The LLM inference process occurs in two main phases. The prefill phase processes the entire prompt in parallel: all prompt tokens pass simultaneously through the Transformer layers, and the model computes contextual representations (KV-cache). This phase is compute-intensive but can be efficiently parallelized on GPUs.

The decoding phase generates output tokens one by one. For each new token, the model consults the KV-cache (avoiding recalculation of prompt representations), performs a pass through the layers, and produces a probability distribution over the entire vocabulary. The selected token is added to the sequence, and the process repeats. The KV-cache is a crucial optimization that avoids recalculating attention for already-processed tokens.

Several optimization techniques accelerate inference. Quantization reduces model weight precision (from 16 bits to 8 or 4 bits), reducing required memory and accelerating computation with minimal quality loss. Continuous batching groups multiple requests to maximize GPU utilization. Speculative decoding uses a small, fast model to propose multiple tokens at once, then validated by the large model.

Concrete Example

At Kern-IT, KERNLAB optimized inference for the A.M.A assistant to ensure a smooth user experience while controlling costs. The system uses intelligent request routing: simple questions (classification, data extraction) are handled by a lightweight, fast model (Claude Haiku or GPT-4o-mini), while complex tasks (document analysis, multi-step reasoning) are directed to more powerful models (Claude Sonnet or Opus). This strategy reduced inference costs by 60% while maintaining user-perceived quality.

For an e-commerce client, Kern-IT deployed an LLM-powered recommendation system that must respond in under 200 milliseconds to avoid slowing the purchase journey.
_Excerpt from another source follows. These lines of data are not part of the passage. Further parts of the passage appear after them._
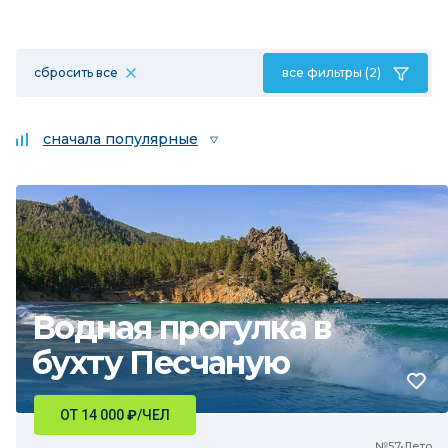
сбросить все
все фильтры (2)
сначала популярные
Водная прогулка в
бухту Песчаную
ОТ 14 000
₽
/ЧЕЛ
№57•Лето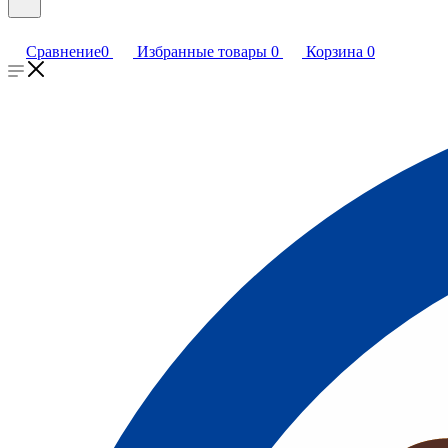
Сравнение
0
Избранные товары
0
Корзина
0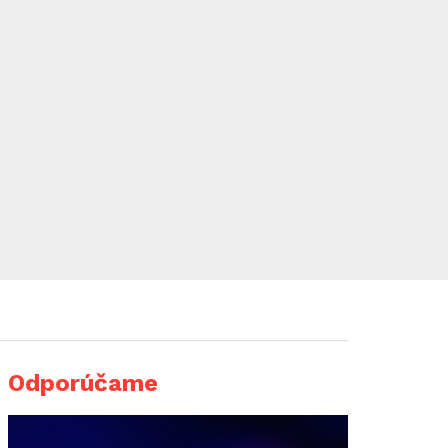
Odporúčame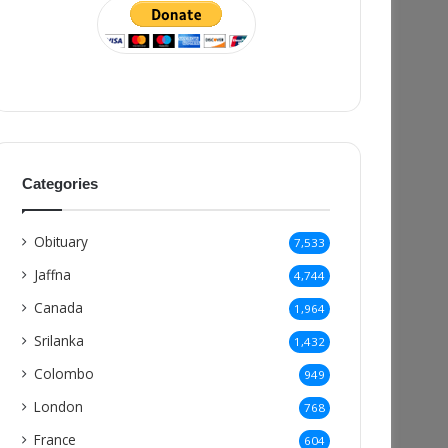
Categories
Obituary
7,533
Jaffna
4,744
Canada
1,964
Srilanka
1,432
Colombo
949
London
768
France
604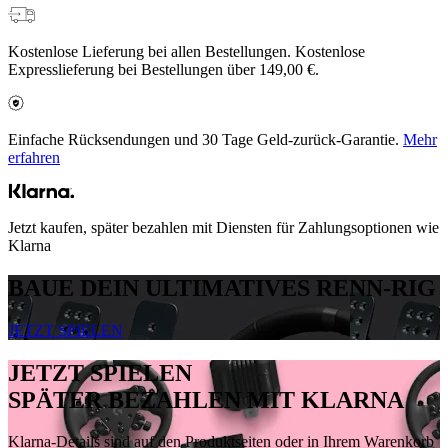
Kostenlose Lieferung bei allen Bestellungen. Kostenlose
Expresslieferung bei Bestellungen über 149,00 €.
Einfache Rücksendungen und 30 Tage Geld-zurück-Garantie.
Mehr
erfahren
Jetzt kaufen, später bezahlen mit Diensten für Zahlungsoptionen wie
Klarna
BAUE DEIN ULTIMATIVES RENN-RIG
JETZT SPIELEN
JETZT SPIELEN
SPÄTER BEZAHLEN MIT KLARNA
Klarna-Details sind auf den Produktseiten oder in Ihrem Warenkorb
Optimization combined semantic caching (similar queries reuse previously generated responses), prefix caching, and streaming to progressively display the response.

Implementation

1. Define SLAs: establish latency targets (TTFT, throughput), availability, and cost per request based on application requirements.
2. Choose infrastructure: managed API (OpenAI, Anthropic) for simplicity, or on-premise deployment (vLLM, TGI) for control and sensitive data.
3. Implement routing: direct requests to the most suitable model (small model for simple tasks, large model for complex tasks).
4. Enable caching: implement prefix caching and semantic caching to reduce redundant computations and costs.
5. Configure streaming: use token streaming to improve perceived latency on the user side, even when total generation takes time.
6. Monitor continuously: track latency (P50, P95, P99), error rate, cost per request, and throughput to identify degradations and optimize.
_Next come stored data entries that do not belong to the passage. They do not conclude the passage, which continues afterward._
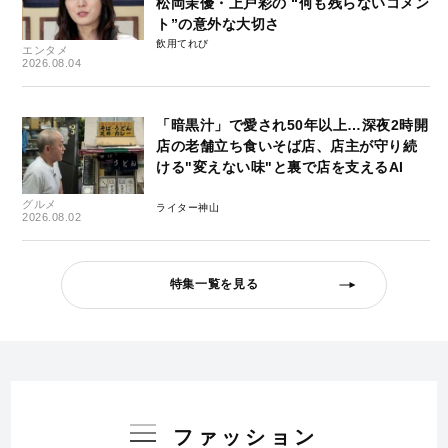
松岡茉優・上戸彩の “何も残らないコメン
ト”の意外な大切さ
飲用てれび
エンタメ
2026.08.04
「暗黒汁」で愛され50年以上…深夜2時開
店の老舗立ち食いそば店、店主が守り続
ける"変えない味"と裏で店を支えるAI
グルメ
ライター神山
2026.08.02
特集一覧を見る
ファッション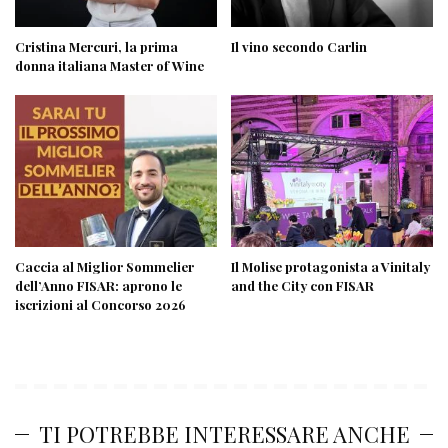
Cristina Mercuri, la prima
Il vino secondo Carlin
donna italiana Master of Wine
Caccia al Miglior Sommelier
Il Molise protagonista a Vinitaly
dell’Anno FISAR: aprono le
and the City con FISAR
iscrizioni al Concorso 2026
TI POTREBBE INTERESSARE ANCHE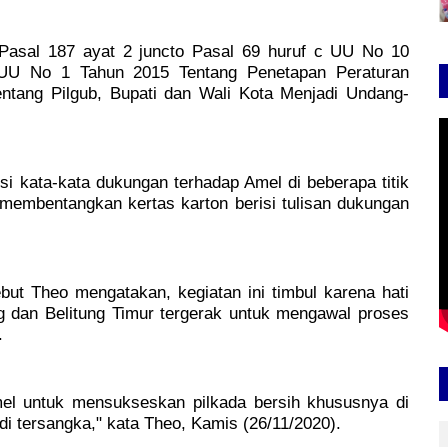
Pasal 187 ayat 2 juncto Pasal 69 huruf c UU No 10
UU No 1 Tahun 2015 Tentang Penetapan Peraturan
tang Pilgub, Bupati dan Wali Kota Menjadi Undang-
 kata-kata dukungan terhadap Amel di beberapa titik
 membentangkan kertas karton berisi tulisan dukungan
ebut Theo mengatakan, kegiatan ini timbul karena hati
g dan Belitung Timur tergerak untuk mengawal proses
.
Amel untuk mensukseskan pilkada bersih khususnya di
adi tersangka," kata Theo, Kamis (26/11/2020).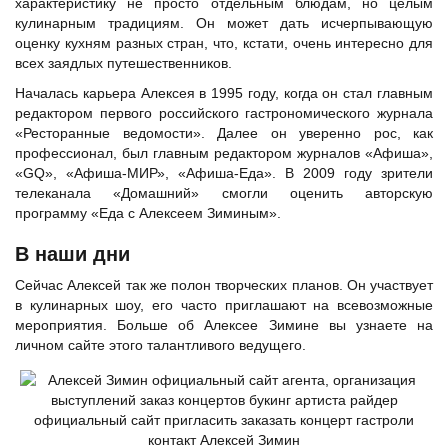
характеристику не просто отдельным блюдам, но целым
кулинарным традициям. Он может дать исчерпывающую
оценку кухням разных стран, что, кстати, очень интересно для
всех заядлых путешественников.
Началась карьера Алексея в 1995 году, когда он стал главным
редактором первого российского гастрономического журнала
«Ресторанные ведомости». Далее он уверенно рос, как
профессионал, был главным редактором журналов «Афиша»,
«GQ», «Афиша-МИР», «Афиша-Еда». В 2009 году зрители
телеканала «Домашний» смогли оценить авторскую
программу «Еда с Алексеем Зиминым».
В наши дни
Сейчас Алексей так же полон творческих планов. Он участвует
в кулинарных шоу, его часто приглашают на всевозможные
мероприятия. Больше об Алексее Зимине вы узнаете на
личном сайте этого талантливого ведущего.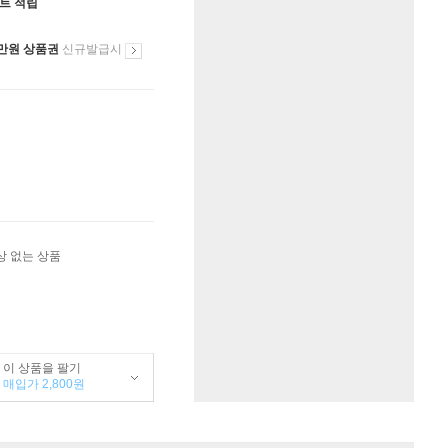
인트 적립
만원 상품권
신규발급시
상 없는 상품
이 상품을 팔기
매입가 2,800원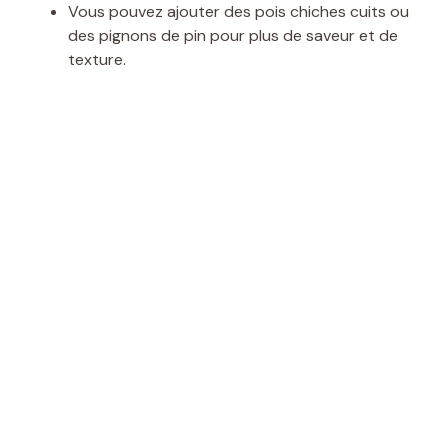
Vous pouvez ajouter des pois chiches cuits ou
des pignons de pin pour plus de saveur et de
texture.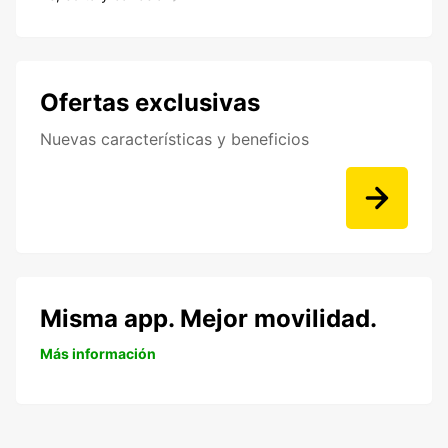
Ofertas exclusivas
Nuevas características y beneficios
Misma app. Mejor movilidad.
Más información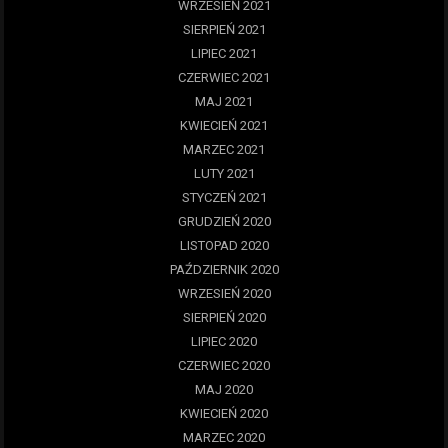
WRZESIEŃ 2021
SIERPIEŃ 2021
LIPIEC 2021
CZERWIEC 2021
MAJ 2021
KWIECIEŃ 2021
MARZEC 2021
LUTY 2021
STYCZEŃ 2021
GRUDZIEŃ 2020
LISTOPAD 2020
PAŹDZIERNIK 2020
WRZESIEŃ 2020
SIERPIEŃ 2020
LIPIEC 2020
CZERWIEC 2020
MAJ 2020
KWIECIEŃ 2020
MARZEC 2020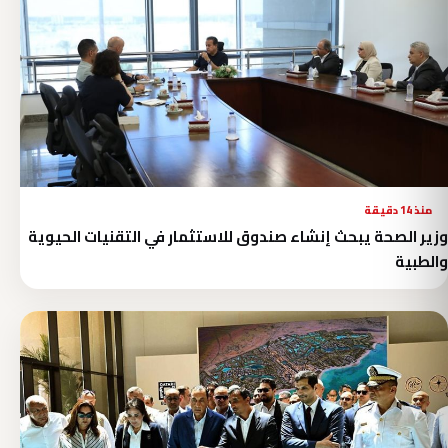
منذ 14 دقيقة
وزير الصحة يبحث إنشاء صندوق للاستثمار في التقنيات الحيوية
والطبية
Associated Technologies and Tools

• Inference servers: vLLM, TGI (Hugging Face), TensorRT-LLM (NVIDIA) for open-source model deployment
• Managed APIs: OpenAI API, Anthropic API, Google Vertex AI, Azure OpenAI Service, AWS Bedrock
• Optimization: quantization (GPTQ, AWQ, GGUF), speculative decoding, continuous batching, Flash Attention
• Caching: prefix caching (Anthropic), GPTCache for semantic caching, Redis for application cache
• Monitoring: LangSmith, Helicone, Portkey for inference performance and cost tracking

Conclusion

Inference is the economic engine of AI in production. It is the process that transforms a trained model into concrete value for the user. At Kern-IT, KERNLAB masters inference optimization techniques to ensure fast, reliable, and economically viable AI applications. The intelligent routing strategy — using the right model for the right task — is at the heart of Kern-IT's approach, ensuring the best quality-to-cost ratio for each use case.